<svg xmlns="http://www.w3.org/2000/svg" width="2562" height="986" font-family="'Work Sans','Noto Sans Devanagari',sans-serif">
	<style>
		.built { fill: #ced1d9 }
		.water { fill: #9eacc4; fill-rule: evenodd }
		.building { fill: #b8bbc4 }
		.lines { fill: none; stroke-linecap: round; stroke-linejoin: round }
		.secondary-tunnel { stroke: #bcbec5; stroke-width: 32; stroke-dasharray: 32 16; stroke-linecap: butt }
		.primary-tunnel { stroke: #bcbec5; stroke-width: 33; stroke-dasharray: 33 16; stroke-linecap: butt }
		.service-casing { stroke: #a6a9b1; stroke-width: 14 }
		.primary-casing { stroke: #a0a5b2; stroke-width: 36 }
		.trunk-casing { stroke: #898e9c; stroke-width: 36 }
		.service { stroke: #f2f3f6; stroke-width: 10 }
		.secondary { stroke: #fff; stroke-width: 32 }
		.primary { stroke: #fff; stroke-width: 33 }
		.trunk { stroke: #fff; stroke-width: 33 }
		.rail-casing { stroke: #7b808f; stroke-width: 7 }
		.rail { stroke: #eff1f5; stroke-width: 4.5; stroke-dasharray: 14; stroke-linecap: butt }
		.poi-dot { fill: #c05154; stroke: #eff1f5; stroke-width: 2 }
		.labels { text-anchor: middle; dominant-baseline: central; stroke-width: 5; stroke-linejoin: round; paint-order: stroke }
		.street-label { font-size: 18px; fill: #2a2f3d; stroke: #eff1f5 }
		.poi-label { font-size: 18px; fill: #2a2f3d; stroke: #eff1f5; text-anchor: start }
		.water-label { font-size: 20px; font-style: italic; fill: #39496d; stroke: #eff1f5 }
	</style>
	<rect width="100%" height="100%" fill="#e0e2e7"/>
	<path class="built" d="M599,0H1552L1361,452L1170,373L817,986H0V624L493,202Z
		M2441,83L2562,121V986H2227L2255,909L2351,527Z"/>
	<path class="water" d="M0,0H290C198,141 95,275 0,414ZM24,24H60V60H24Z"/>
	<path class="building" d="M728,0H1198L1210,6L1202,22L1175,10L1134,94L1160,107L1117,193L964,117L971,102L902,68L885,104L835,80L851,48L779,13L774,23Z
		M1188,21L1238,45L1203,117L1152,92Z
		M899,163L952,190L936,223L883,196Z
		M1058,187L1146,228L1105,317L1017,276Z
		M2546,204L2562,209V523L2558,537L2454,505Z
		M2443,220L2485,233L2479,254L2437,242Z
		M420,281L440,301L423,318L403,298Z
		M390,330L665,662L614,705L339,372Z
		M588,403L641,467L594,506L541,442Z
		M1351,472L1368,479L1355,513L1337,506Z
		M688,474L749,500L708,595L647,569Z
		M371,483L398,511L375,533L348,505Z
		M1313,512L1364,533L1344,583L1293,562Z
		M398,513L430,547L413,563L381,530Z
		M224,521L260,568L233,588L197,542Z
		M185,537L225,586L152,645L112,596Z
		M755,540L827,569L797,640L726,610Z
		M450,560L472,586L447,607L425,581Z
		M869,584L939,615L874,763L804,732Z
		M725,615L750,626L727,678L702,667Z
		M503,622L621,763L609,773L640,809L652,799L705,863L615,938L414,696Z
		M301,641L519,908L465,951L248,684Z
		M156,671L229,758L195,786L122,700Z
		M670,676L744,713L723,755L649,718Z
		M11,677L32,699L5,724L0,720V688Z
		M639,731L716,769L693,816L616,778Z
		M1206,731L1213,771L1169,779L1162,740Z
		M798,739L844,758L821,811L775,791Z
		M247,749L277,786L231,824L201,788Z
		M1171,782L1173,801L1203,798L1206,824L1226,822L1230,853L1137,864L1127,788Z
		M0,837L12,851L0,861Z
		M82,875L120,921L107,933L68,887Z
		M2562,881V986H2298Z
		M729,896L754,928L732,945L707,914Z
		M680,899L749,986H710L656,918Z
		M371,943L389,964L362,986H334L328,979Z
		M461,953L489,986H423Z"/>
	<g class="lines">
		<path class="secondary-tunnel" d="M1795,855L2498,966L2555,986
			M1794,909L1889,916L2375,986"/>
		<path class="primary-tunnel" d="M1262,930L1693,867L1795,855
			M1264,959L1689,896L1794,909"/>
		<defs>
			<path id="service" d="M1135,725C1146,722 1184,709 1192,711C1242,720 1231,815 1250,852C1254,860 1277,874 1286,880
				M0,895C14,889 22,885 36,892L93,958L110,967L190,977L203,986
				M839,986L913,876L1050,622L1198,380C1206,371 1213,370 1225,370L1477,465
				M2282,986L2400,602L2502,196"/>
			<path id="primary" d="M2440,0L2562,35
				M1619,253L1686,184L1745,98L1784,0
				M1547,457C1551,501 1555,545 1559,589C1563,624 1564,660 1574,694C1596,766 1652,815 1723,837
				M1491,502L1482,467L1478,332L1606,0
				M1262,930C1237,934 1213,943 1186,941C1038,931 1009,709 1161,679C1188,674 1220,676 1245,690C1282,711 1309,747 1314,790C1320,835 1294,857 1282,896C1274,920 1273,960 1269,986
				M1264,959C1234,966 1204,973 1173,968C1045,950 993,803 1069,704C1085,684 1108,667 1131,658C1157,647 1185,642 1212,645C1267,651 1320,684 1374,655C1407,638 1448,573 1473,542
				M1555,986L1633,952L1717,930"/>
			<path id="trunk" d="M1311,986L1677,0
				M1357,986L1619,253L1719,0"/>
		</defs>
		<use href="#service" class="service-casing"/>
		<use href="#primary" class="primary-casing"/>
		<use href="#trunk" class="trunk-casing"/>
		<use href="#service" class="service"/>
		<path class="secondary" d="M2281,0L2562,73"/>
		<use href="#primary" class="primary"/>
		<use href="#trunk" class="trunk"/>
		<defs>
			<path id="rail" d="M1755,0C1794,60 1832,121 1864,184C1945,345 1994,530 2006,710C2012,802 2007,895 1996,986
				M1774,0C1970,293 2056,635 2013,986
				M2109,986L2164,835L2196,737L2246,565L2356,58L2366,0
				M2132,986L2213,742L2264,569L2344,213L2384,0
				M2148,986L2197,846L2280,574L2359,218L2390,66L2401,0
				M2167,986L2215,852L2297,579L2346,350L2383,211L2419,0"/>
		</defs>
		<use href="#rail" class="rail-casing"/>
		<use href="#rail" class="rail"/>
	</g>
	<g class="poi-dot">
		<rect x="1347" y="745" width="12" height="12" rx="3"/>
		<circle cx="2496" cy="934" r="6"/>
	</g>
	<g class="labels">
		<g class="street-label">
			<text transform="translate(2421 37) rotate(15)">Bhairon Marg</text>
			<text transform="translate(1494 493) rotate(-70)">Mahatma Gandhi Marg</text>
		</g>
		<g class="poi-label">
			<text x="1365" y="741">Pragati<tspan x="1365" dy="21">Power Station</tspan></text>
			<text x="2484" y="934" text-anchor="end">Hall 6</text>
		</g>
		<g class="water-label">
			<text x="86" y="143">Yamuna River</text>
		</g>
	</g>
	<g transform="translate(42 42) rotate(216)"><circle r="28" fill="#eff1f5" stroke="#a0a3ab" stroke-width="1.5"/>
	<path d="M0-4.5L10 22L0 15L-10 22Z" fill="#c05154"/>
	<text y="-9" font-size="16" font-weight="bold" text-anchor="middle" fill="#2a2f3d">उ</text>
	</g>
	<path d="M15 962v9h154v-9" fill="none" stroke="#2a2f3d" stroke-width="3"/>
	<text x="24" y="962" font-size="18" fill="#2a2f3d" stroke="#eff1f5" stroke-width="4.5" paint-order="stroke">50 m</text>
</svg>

...

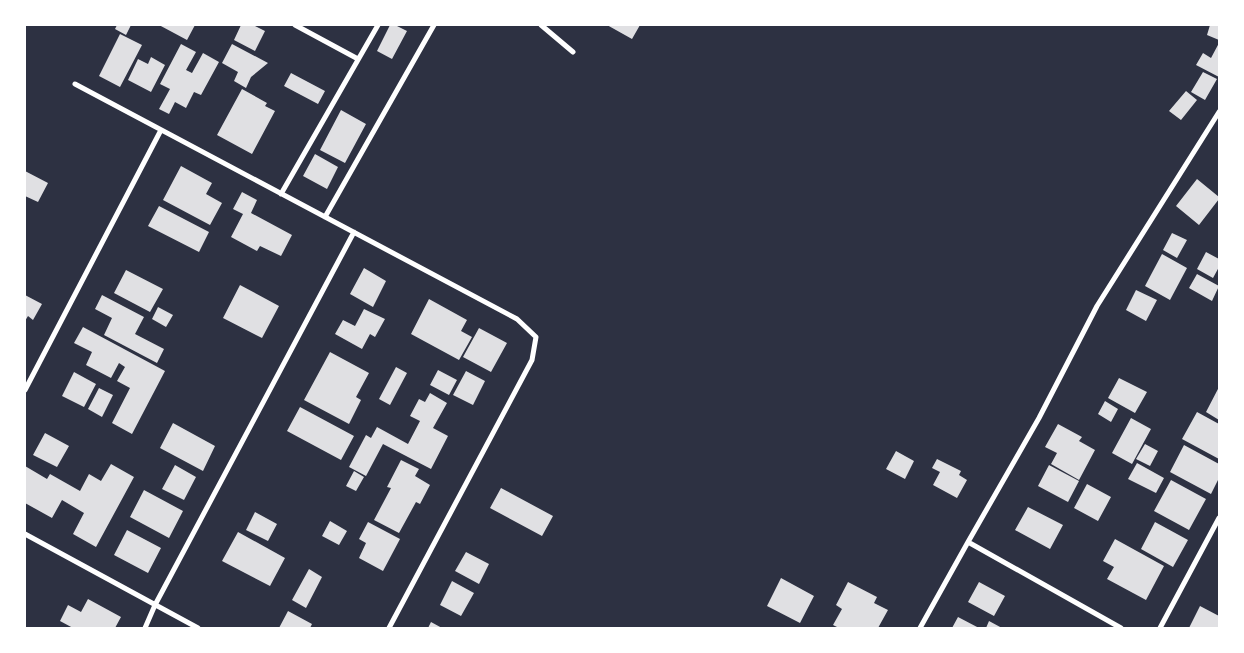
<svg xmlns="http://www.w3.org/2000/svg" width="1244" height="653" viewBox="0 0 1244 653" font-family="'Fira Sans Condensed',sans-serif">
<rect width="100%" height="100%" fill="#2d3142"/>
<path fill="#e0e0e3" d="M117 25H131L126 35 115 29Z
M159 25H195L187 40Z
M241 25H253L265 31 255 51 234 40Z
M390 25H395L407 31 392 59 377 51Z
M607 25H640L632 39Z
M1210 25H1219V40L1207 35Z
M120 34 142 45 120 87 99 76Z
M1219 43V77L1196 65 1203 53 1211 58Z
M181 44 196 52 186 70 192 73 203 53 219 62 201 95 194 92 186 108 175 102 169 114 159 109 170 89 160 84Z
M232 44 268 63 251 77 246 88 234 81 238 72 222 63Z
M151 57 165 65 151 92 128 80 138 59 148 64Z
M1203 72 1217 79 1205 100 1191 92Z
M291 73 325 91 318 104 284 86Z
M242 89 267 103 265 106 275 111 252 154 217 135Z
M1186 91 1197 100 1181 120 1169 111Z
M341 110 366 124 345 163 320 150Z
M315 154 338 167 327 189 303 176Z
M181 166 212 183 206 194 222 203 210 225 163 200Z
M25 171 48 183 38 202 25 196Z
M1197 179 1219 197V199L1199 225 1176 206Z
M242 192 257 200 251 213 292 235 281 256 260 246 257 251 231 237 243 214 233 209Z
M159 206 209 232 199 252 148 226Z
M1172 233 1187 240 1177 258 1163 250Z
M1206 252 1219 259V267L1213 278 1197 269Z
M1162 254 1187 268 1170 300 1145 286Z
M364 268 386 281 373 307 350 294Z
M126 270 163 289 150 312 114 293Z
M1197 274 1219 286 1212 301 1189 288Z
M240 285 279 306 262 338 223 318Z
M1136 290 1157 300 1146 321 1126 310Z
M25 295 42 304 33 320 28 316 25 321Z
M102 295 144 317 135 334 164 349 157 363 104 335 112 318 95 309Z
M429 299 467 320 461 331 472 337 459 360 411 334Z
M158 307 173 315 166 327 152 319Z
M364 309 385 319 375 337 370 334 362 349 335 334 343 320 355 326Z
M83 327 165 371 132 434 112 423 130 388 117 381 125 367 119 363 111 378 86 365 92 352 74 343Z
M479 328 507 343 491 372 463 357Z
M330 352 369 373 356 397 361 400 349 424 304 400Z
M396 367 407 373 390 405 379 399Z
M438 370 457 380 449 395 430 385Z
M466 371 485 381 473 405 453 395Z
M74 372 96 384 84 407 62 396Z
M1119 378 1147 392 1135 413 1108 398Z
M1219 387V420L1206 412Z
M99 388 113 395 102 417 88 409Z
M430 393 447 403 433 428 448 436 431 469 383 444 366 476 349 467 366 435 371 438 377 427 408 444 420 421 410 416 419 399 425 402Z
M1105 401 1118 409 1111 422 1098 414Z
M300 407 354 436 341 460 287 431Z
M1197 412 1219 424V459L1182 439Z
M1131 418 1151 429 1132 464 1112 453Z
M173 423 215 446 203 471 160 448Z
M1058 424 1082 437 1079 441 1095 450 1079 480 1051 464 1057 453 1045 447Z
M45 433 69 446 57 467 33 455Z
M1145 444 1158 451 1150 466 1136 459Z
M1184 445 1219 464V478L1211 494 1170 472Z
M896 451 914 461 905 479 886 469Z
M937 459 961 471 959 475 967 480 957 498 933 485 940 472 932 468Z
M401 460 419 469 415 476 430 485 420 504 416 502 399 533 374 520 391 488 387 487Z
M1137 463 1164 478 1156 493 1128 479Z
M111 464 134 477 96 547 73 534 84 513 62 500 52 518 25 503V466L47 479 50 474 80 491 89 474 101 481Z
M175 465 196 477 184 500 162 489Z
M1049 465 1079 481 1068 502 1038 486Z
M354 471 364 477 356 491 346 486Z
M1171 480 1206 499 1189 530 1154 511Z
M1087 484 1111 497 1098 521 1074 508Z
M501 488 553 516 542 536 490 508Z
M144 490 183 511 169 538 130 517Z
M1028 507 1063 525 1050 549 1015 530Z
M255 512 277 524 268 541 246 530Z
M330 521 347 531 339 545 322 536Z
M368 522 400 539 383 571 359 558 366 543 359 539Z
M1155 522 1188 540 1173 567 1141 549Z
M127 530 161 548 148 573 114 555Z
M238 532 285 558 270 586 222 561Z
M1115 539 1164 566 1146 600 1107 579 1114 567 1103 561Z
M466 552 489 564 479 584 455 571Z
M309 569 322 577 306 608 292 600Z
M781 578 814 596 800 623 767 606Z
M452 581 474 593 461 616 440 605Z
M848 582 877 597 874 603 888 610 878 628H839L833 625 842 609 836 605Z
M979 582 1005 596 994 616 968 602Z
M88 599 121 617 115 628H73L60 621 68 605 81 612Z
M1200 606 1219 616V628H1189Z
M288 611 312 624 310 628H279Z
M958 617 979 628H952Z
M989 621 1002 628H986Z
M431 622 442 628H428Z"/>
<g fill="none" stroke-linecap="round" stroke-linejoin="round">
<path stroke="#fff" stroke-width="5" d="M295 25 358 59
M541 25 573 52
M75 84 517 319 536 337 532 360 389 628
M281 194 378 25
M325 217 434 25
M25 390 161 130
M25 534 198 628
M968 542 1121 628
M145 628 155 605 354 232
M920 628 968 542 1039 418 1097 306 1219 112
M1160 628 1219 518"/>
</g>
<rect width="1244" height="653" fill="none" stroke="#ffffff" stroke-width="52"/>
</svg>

--

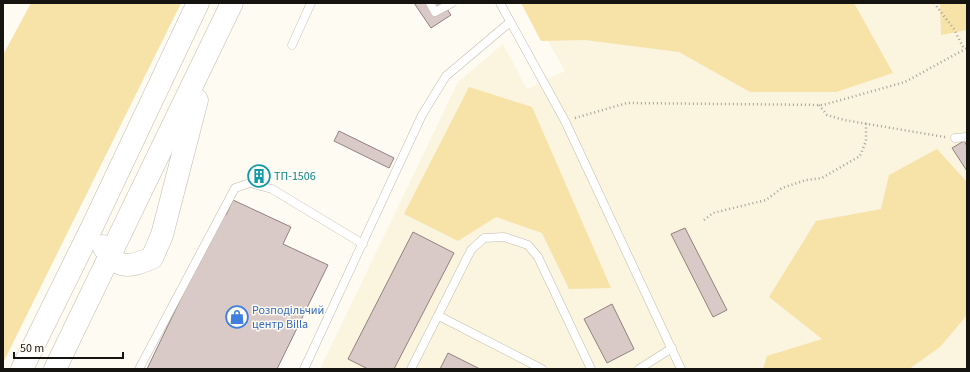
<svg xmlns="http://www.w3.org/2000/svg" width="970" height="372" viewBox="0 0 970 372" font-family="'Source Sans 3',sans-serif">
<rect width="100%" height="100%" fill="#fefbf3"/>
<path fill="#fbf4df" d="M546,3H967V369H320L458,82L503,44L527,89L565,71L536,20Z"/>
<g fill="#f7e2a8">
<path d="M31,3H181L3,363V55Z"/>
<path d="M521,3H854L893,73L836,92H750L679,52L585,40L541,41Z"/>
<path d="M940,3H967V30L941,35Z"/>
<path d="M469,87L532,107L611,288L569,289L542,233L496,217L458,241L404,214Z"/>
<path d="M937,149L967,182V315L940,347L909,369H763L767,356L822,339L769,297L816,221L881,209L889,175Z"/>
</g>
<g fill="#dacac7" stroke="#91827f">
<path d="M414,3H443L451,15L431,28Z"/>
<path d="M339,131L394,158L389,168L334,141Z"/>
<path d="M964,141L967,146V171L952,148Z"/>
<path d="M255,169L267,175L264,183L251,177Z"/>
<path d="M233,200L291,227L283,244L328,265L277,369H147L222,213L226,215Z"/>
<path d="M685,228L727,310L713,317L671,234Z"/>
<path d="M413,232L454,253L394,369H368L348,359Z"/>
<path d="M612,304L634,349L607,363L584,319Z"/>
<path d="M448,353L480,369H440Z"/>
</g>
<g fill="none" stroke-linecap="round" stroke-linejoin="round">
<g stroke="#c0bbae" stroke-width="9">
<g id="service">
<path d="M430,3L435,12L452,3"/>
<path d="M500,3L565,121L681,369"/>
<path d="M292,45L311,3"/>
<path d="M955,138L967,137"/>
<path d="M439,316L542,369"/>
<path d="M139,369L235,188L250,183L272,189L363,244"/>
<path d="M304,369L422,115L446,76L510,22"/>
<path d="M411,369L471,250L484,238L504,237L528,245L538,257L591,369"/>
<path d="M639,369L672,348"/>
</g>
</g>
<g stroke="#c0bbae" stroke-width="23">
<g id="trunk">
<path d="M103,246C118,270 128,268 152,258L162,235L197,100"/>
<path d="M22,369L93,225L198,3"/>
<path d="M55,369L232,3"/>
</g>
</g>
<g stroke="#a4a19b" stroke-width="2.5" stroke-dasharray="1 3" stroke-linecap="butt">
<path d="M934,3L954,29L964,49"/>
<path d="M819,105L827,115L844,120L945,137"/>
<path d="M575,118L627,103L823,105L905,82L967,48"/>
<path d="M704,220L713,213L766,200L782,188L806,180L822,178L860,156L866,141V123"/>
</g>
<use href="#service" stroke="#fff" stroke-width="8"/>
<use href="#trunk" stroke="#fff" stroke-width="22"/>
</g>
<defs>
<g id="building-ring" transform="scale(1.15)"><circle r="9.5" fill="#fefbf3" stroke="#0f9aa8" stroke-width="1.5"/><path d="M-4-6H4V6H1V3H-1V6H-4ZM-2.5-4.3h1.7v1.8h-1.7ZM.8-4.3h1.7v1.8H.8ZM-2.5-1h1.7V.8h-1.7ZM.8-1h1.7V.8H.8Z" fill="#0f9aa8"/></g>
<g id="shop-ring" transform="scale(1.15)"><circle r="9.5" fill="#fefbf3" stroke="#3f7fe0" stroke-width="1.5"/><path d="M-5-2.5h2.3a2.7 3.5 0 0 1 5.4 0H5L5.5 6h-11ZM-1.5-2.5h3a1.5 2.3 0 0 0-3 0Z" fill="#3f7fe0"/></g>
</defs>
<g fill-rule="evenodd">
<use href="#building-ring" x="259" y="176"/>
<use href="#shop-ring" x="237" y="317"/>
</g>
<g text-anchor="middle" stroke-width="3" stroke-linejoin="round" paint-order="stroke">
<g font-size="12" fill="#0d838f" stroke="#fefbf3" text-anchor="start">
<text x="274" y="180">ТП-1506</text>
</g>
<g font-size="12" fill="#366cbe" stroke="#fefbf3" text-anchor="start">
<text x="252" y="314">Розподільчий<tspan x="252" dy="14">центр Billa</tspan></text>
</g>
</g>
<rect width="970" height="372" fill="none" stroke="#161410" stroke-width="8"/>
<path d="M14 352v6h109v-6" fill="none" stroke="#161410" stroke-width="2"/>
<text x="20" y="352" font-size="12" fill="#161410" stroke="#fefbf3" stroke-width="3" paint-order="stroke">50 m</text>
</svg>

» TASK TO COMPLETE: Your answer must be every line from the listing above that holds the string "middle".

» RESPONSE AREA:
		.labels { text-anchor: middle; dominant-baseline: central; stroke-width: 5; stroke-linejoin: round; paint-order: stroke }
	<text y="-9" font-size="16" font-weight="bold" text-anchor="middle" fill="#2a2f3d">उ</text>
<g text-anchor="middle" stroke-width="3" stroke-linejoin="round" paint-order="stroke">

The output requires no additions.